Installing GeoMesa on Databricks


I'm trying to install GeoMesa in Azure Databricks (Databricks Version 6.6 / Scala 2.11) - trying to follow this tutorial

I have installed GeoMesa in DataBricks using Maven Coordinates org.locationtech.geomesa:geomesa-spark-jts_2.11:2.3.2 as described.

However, when I run import org.locationtech.geomesa.spark.GeoMesaSparkKryoRegistrator it's telling me that it's not found.

All the other imports in this tutorial work just fine:

import org.locationtech.jts.geom._
import org.locationtech.geomesa.spark.jts._

I looked at Geomesa's github, and it seems like it's the correct location.

I'm not super familiar with Java / Scala / Jars.

Not sure what other way I can approach this.

Thanks for help in advance!


Solution

  • Good question! It appears that there's a small error with this tutorial. The GeoMesaSparkKryoRegistrator is used for managing the serialization of SimpleFeatures in Spark.

    This tutorial does not seem to use SimpleFeatures (at least as of August 2020). As such, this import is likely unnecessary. You ought to be able to progress by skipping that import and the registration of the GeoMesaSparkKryoRegistrator.

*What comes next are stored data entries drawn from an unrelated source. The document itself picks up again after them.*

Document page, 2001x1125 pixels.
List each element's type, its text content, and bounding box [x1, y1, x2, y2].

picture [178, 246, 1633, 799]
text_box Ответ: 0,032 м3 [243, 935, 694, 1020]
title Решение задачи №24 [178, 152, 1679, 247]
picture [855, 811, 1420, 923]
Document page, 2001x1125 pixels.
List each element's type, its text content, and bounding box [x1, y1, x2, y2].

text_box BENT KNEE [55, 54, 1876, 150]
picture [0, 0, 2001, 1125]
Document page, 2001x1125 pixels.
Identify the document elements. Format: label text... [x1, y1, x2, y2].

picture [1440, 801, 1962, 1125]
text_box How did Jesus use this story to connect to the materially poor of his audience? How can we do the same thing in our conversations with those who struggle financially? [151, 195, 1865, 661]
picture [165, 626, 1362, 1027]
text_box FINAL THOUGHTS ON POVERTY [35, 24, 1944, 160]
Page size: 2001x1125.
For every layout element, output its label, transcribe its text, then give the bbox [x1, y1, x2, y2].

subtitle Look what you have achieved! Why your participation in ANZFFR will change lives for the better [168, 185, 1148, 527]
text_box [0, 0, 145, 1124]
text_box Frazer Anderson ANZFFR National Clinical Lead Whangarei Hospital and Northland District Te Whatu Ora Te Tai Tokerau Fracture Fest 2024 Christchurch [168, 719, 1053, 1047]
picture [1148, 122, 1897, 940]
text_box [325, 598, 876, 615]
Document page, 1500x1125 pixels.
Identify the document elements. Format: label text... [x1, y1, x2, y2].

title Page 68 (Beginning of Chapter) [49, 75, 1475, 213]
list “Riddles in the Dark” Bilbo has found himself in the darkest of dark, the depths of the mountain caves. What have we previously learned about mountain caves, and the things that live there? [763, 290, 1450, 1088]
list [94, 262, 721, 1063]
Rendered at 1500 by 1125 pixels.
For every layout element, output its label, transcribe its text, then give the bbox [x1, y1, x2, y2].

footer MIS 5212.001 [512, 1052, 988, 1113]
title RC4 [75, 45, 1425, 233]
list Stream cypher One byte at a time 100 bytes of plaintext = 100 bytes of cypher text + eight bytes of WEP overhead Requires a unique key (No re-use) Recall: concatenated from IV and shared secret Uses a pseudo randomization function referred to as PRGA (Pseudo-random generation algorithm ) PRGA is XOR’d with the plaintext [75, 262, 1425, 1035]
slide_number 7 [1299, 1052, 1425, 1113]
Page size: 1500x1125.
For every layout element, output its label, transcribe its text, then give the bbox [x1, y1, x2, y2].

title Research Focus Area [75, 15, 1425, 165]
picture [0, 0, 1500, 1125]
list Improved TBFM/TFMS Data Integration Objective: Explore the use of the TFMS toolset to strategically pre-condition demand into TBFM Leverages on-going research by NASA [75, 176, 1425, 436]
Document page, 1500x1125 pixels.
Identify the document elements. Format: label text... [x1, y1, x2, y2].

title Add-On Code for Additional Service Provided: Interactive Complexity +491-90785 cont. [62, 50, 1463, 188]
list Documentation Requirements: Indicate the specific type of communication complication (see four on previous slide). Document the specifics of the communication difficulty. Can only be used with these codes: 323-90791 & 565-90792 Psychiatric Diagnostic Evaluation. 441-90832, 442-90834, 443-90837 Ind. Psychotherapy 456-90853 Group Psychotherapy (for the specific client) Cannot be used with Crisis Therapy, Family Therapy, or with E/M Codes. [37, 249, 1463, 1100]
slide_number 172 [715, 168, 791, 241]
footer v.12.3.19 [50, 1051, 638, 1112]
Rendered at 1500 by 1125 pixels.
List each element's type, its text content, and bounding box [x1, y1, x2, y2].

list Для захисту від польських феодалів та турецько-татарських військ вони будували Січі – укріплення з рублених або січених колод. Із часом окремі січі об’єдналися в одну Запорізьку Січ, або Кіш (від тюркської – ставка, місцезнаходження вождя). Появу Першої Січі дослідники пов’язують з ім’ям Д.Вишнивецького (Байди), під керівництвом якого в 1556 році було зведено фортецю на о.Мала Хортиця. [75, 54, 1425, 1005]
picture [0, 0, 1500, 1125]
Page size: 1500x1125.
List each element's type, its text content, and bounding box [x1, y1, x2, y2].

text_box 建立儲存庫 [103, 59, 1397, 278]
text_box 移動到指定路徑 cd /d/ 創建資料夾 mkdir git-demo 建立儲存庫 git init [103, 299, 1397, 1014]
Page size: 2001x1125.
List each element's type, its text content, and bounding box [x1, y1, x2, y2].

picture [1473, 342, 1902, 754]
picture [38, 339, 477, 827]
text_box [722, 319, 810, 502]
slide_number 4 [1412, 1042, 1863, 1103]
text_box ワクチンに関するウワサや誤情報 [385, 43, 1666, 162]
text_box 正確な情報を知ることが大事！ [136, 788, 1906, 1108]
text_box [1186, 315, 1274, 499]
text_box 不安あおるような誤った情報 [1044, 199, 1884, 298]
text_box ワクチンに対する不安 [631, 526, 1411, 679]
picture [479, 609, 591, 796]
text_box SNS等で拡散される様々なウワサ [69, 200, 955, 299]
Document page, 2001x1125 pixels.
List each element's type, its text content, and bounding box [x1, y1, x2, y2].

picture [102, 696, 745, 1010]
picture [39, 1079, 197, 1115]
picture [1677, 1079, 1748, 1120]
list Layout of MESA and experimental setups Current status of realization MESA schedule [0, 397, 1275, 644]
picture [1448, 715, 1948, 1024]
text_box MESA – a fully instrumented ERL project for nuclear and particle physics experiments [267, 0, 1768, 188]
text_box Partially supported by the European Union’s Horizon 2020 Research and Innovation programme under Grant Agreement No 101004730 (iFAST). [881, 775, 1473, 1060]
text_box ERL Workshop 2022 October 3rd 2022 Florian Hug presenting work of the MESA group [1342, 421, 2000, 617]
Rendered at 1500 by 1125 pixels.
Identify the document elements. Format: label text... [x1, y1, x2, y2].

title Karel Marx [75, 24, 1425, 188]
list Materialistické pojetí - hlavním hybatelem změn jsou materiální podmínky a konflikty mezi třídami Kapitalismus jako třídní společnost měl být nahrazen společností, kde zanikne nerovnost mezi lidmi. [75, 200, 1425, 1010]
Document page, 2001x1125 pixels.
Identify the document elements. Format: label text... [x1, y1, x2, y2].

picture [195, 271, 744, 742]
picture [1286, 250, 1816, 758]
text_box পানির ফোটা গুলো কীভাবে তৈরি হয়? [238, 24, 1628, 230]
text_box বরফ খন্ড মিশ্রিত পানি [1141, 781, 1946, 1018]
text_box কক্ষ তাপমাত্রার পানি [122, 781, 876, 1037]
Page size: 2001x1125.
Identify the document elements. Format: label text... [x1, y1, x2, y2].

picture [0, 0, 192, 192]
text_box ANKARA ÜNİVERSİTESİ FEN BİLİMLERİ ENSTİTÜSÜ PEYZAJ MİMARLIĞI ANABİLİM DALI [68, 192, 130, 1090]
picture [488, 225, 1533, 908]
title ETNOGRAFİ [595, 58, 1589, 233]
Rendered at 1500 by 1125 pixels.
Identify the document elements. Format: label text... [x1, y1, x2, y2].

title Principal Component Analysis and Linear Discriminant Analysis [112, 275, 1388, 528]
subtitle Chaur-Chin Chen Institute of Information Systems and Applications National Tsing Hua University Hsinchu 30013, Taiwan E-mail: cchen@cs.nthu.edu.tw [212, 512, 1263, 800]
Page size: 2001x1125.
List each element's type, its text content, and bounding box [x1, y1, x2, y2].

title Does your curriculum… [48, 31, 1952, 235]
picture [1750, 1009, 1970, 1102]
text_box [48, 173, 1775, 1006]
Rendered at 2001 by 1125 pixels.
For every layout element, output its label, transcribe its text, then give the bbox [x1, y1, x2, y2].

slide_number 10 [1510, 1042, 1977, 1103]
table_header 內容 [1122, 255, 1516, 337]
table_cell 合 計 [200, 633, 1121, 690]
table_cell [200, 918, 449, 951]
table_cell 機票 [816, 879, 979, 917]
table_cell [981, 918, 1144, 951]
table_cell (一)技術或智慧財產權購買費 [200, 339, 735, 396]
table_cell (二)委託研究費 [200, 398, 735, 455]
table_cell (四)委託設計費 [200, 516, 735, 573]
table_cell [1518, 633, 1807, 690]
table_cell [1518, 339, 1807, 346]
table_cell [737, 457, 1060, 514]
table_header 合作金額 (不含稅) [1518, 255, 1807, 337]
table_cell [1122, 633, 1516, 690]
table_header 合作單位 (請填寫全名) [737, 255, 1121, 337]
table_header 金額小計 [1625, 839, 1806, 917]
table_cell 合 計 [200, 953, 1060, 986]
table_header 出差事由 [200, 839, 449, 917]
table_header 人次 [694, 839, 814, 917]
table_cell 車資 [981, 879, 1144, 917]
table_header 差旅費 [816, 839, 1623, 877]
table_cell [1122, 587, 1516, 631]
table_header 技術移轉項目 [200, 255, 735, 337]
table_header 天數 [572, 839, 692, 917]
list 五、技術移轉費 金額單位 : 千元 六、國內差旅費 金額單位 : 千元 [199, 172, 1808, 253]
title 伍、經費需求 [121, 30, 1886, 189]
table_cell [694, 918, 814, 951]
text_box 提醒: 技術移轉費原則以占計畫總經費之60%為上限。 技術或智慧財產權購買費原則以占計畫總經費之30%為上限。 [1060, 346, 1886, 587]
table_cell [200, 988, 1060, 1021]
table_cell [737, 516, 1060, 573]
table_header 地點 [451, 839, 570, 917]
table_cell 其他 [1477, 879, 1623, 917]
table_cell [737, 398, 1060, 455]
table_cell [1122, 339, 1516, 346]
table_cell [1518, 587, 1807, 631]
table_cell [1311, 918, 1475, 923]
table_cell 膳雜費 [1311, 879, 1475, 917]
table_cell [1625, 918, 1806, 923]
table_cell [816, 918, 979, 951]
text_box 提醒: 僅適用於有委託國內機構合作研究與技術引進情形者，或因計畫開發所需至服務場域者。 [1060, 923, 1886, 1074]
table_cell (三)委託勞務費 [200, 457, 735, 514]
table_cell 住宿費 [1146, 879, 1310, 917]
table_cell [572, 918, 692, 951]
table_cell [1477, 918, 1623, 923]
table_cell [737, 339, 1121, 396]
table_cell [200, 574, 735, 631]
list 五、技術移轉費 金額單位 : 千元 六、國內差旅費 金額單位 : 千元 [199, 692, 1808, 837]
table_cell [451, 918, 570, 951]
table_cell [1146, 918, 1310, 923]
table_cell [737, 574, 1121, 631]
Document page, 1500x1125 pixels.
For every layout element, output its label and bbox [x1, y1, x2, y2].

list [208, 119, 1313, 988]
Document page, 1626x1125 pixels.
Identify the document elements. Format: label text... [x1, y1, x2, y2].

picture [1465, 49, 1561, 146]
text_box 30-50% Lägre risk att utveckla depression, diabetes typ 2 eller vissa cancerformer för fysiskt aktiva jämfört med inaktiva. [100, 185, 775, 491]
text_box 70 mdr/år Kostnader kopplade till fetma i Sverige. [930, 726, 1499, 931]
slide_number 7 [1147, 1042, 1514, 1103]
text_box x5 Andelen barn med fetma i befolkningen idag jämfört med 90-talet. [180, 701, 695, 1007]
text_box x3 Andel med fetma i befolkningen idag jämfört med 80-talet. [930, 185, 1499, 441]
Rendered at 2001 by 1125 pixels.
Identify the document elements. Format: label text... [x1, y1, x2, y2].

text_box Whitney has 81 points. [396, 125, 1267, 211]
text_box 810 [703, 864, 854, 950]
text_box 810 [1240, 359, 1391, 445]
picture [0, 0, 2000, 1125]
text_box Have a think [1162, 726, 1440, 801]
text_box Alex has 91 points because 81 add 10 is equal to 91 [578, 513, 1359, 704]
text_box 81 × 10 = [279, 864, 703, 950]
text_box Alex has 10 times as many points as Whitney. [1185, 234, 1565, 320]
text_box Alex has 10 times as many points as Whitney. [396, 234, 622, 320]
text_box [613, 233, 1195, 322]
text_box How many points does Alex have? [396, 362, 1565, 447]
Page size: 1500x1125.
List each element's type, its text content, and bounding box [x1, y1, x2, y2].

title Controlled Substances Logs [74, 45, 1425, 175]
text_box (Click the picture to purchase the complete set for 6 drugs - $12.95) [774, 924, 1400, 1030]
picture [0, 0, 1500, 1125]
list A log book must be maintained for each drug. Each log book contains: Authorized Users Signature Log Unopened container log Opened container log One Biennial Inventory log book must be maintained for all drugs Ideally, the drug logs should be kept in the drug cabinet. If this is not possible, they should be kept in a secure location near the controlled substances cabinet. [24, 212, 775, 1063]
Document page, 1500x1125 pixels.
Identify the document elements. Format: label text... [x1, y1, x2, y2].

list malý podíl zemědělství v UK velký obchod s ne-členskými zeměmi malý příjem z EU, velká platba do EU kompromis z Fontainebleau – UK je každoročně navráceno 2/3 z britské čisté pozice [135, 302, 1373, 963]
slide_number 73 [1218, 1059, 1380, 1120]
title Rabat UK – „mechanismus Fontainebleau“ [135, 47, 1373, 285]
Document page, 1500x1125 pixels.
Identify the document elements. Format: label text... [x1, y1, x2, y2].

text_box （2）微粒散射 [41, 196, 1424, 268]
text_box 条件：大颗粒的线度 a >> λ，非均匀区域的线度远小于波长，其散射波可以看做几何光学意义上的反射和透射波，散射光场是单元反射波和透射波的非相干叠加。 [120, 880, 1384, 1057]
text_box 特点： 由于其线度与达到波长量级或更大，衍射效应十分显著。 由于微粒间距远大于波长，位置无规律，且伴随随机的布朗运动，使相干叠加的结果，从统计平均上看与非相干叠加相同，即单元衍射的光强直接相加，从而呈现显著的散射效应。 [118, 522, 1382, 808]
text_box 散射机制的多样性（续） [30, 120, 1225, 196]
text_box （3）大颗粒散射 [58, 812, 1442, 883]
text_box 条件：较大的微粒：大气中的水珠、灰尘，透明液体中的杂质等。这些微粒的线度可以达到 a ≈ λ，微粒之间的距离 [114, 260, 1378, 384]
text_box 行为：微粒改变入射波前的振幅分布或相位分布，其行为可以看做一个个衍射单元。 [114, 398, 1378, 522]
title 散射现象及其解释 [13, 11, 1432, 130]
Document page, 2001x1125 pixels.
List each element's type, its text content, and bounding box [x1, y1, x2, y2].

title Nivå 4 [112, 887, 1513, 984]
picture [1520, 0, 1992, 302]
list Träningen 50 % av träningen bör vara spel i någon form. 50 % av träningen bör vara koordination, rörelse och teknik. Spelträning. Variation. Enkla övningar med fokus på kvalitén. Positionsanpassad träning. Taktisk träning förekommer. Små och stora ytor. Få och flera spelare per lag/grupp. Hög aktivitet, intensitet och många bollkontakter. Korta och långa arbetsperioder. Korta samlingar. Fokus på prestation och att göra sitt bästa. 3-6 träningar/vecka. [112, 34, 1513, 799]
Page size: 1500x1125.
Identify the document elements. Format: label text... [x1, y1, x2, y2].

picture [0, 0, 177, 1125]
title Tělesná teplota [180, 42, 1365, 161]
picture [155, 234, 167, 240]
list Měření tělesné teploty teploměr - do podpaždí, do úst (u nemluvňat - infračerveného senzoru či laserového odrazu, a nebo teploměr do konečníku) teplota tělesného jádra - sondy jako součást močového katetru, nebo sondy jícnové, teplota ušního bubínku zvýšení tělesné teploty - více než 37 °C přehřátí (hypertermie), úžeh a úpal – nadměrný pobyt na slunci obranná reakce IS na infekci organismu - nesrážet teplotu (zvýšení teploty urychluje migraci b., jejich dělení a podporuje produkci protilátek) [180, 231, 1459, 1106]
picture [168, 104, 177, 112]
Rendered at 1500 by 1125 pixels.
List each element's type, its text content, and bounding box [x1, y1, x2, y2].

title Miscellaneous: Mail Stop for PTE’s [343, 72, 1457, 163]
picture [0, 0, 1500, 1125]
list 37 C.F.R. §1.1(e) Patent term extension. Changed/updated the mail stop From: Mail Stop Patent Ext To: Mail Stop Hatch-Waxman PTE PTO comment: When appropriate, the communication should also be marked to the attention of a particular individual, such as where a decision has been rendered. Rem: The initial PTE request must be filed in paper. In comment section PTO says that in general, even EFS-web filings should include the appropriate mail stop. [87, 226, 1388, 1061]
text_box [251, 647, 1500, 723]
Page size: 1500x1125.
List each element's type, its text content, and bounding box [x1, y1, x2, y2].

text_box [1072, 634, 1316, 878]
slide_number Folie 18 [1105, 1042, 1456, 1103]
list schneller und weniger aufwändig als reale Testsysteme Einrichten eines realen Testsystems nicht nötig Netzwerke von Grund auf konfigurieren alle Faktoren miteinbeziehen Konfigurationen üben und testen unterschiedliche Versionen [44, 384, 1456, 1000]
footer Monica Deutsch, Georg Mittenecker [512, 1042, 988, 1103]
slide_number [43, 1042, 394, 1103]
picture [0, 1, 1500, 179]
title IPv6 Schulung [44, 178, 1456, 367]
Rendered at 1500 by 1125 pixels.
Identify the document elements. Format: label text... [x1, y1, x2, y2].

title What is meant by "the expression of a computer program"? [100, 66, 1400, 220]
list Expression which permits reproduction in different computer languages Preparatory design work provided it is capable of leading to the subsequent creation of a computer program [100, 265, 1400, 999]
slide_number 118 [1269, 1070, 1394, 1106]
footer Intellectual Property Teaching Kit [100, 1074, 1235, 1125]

    The imported module provides just the spatial types and functions necessary for achieving basic geometry support in Spark. To leverage GeoMesa's datastores in Spark, one would import a GeoMesa database-specific spark-runtime jar. Since those datastores use GeoTools SimpleFeatures, that jars would include the GeoMesaSparkKryoRegistrator, and its use would be similar to what is in that notebook and in the documentation on geomesa.org.